Engage creative thinking skills and spark the imagination with this idea for a classroom theater production!

Grade Level: 3-6

Materials: Printable Student Handout Script 

Story Preview: When a feuding cat and dog discover that their family has holiday travel plans, they join forces with a spunky mouse to keep everyone home for the holidays.

Roles: Narrator 1 (speaks in rhyme), Narrator 2, Mother, Angela, Muffin (the cat), Rascal (the dog), Moose (the mouse)


Additional Resources

For another holiday-themed script, see Aaron Shepard's The Christmas Truce, which tells the story of the famous Christmas Eve truce between British and German soldiers in WWI.
 

Setting: Christmas Eve at home, present day

Theme: Friendship and turning the other cheek.

Vocabulary:

  • menace -- something that threatens to cause harm
  • physique -- structure of the body
  • piqued -- awakened or grabbed
  • scheme -- plot or plan
  • pip-squeak -- one who is small
  • sabotage -- disrupt, interfere with
  • ruffian -- hooligan or tough guy

Props: Optional props include cat ears, dog ears, and mouse ears.

Follow-Up Questions:

  • Why were Muffin and Rascal shut in the kitchen together on Christmas Eve?
  • Why does Moose believe he is "big?"
  • What makes Mouse "big" from Muffin's point-of-view?
  • Why does Moose tell everyone to "please turn the other cheek?"
  • What character of the holiday season is Moose like? How do you know?

Follow-Up Activity: Have the students divide into small groups of about three and write "interviews" with the character of Moose from this story. They should prepare a list of questions and write responses as Moose. Questions might focus on what really happened on Christmas Eve, how Moose happened to be in the house that night, and his true identity. If you choose, students might share their interviews as skits, with one or two students acting as reporters and one playing the role of the mouse.

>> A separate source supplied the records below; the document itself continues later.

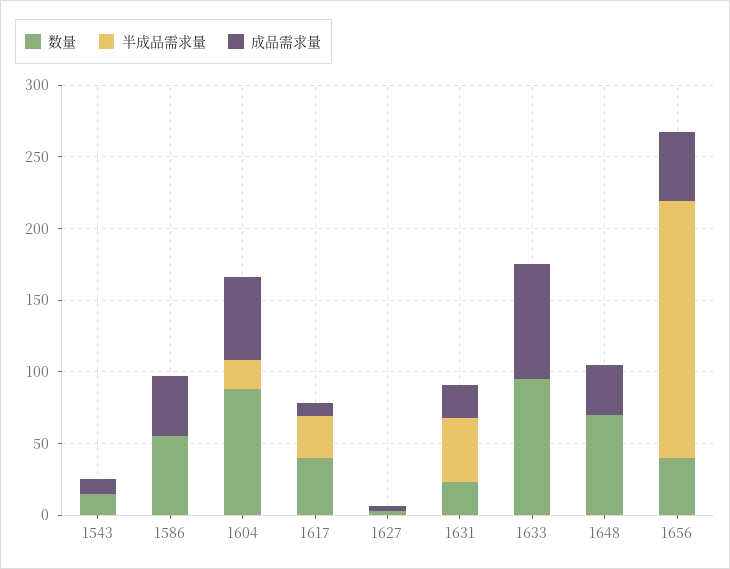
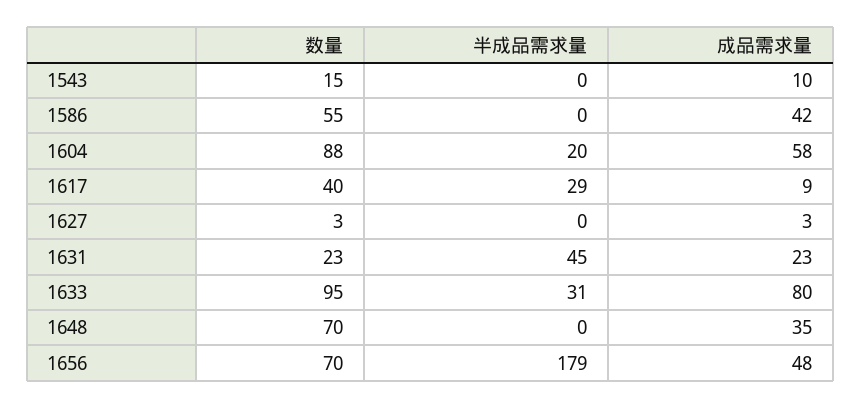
  {
    "数量": {
      "1543": 15,
      "1586": 55,
      "1604": 88,
      "1617": 40,
      "1627": 3,
      "1631": 23,
      "1633": 95,
      "1648": 70,
-     "1656": 40
+     "1656": 70
    },
    "半成品需求量": {
      "1543": 0,
      "1586": 0,
      "1604": 20,
      "1617": 29,
      "1627": 0,
      "1631": 45,
-     "1633": 0,
+     "1633": 31,
      "1648": 0,
      "1656": 179
    },
    "成品需求量": {
      "1543": 10,
      "1586": 42,
      "1604": 58,
      "1617": 9,
      "1627": 3,
      "1631": 23,
      "1633": 80,
      "1648": 35,
      "1656": 48
    }
  }

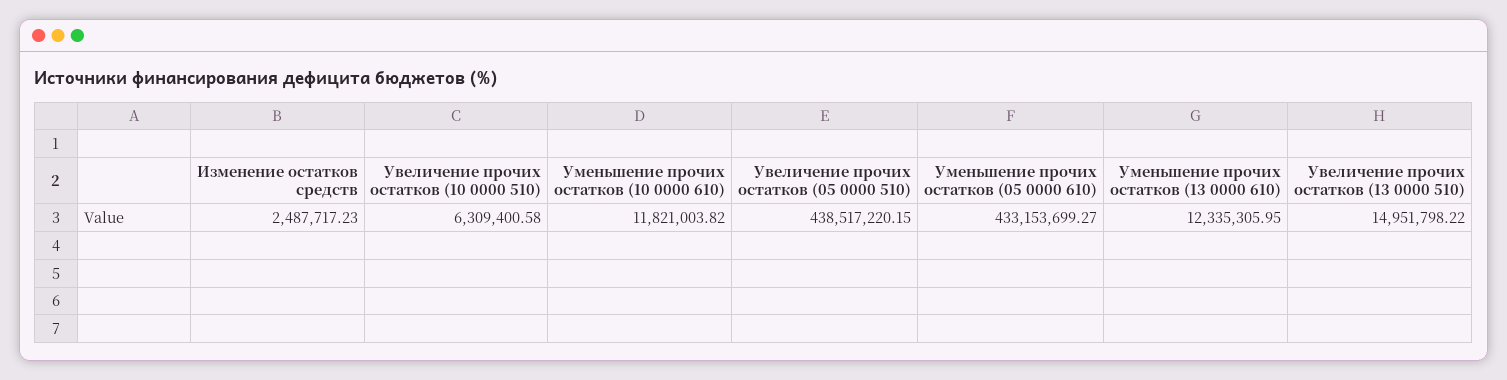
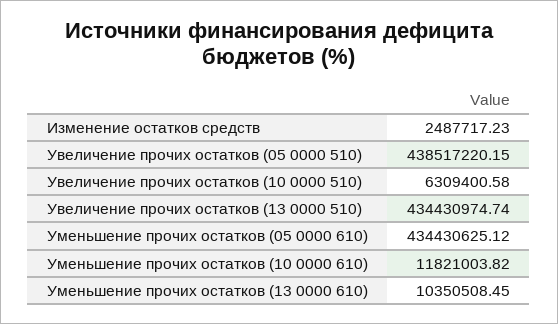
  {
    "Изменение остатков средств": 2487717.23,
    "Увеличение прочих остатков (10 0000 510)": 6309400.58,
    "Уменьшение прочих остатков (10 0000 610)": 11821003.82,
    "Увеличение прочих остатков (05 0000 510)": 438517220.15,
-   "Уменьшение прочих остатков (05 0000 610)": 433153699.27,
+   "Уменьшение прочих остатков (05 0000 610)": 434430625.12,
-   "Уменьшение прочих остатков (13 0000 610)": 12335305.95,
+   "Уменьшение прочих остатков (13 0000 610)": 10350508.45,
-   "Увеличение прочих остатков (13 0000 510)": 14951798.22
+   "Увеличение прочих остатков (13 0000 510)": 434430974.74
  }

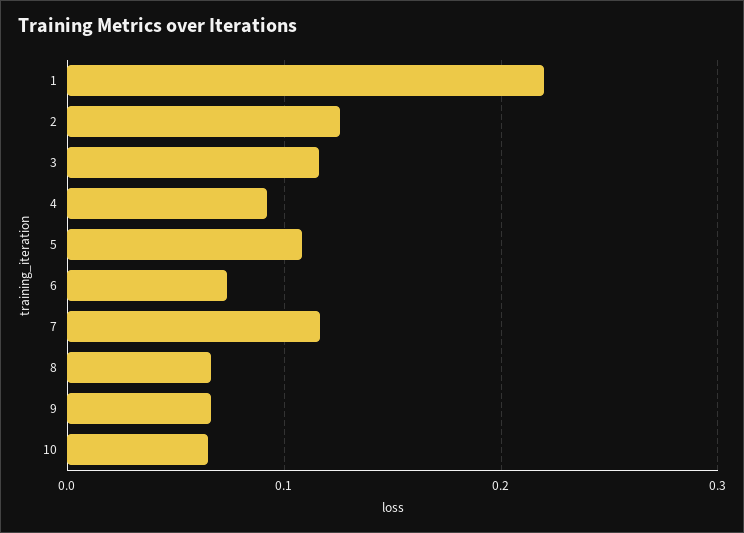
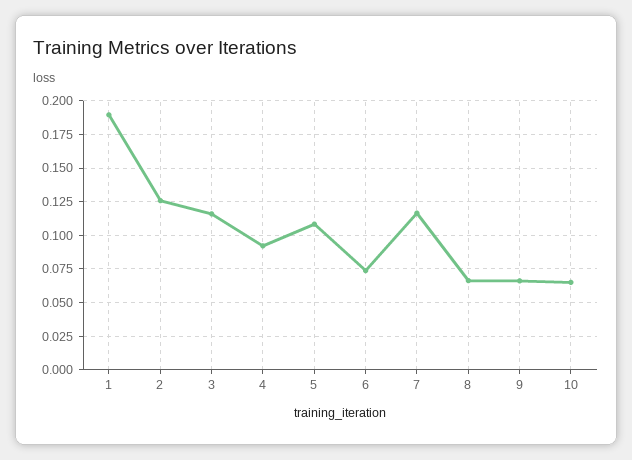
  {
-   "1": 0.22,
+   "1": 0.19,
    "2": 0.125,
    "3": 0.115,
    "4": 0.09,
    "5": 0.11,
    "6": 0.075,
    "7": 0.115,
    "8": 0.065,
    "9": 0.065,
    "10": 0.065
  }

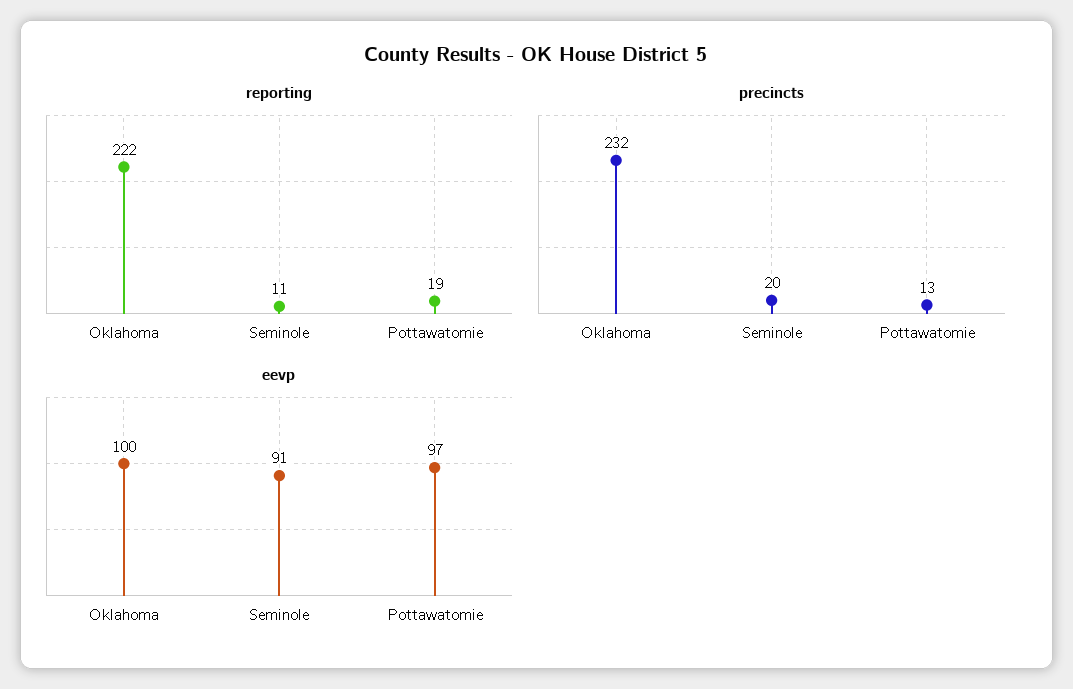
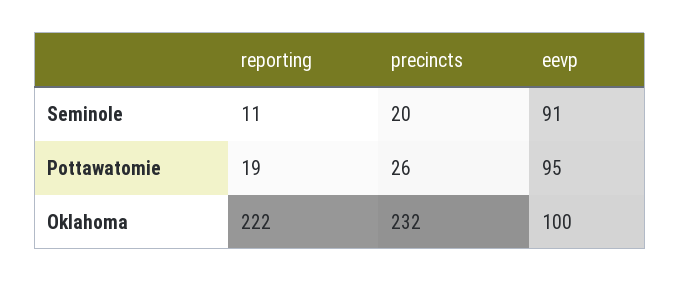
  {
    "reporting": {
      "Oklahoma": 222,
      "Seminole": 11,
      "Pottawatomie": 19
    },
    "precincts": {
      "Oklahoma": 232,
      "Seminole": 20,
-     "Pottawatomie": 13
+     "Pottawatomie": 26
    },
    "eevp": {
      "Oklahoma": 100,
      "Seminole": 91,
-     "Pottawatomie": 97
+     "Pottawatomie": 95
    }
  }

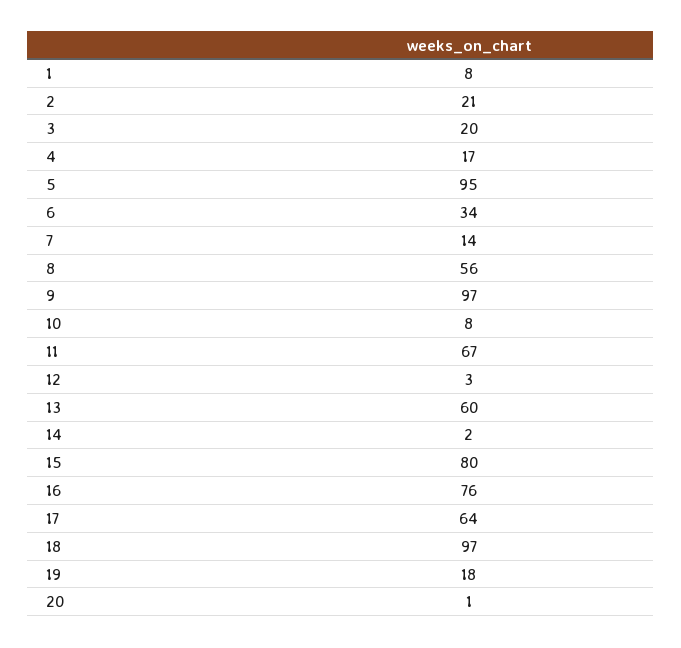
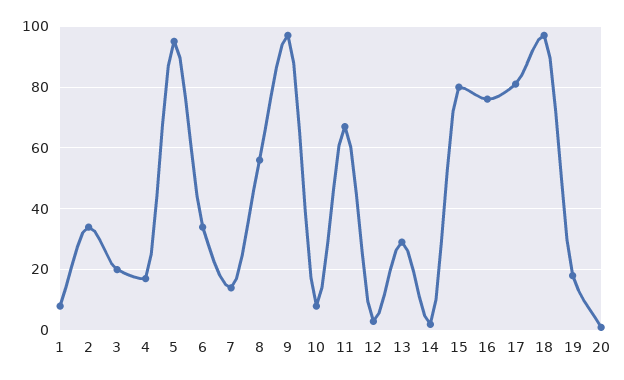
  {
    "1": 8,
-   "2": 21,
+   "2": 35,
    "3": 20,
    "4": 17,
    "5": 95,
    "6": 34,
    "7": 14,
    "8": 56,
    "9": 97,
    "10": 8,
    "11": 67,
    "12": 3,
-   "13": 60,
+   "13": 30,
    "14": 2,
    "15": 80,
    "16": 76,
-   "17": 64,
+   "17": 80,
    "18": 97,
    "19": 18,
    "20": 1
  }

Additional Notes: The lines for Muffin (the cat), Rascal (the dog), and Moose (the mouse) contain words that replicate sounds made by those animals -- "purr," "ruff," and "eek." Before reading the script, discuss with students the correct spelling and meaning of each of those words. Encourage readers to emphasize the animal sounds in those words as they read them.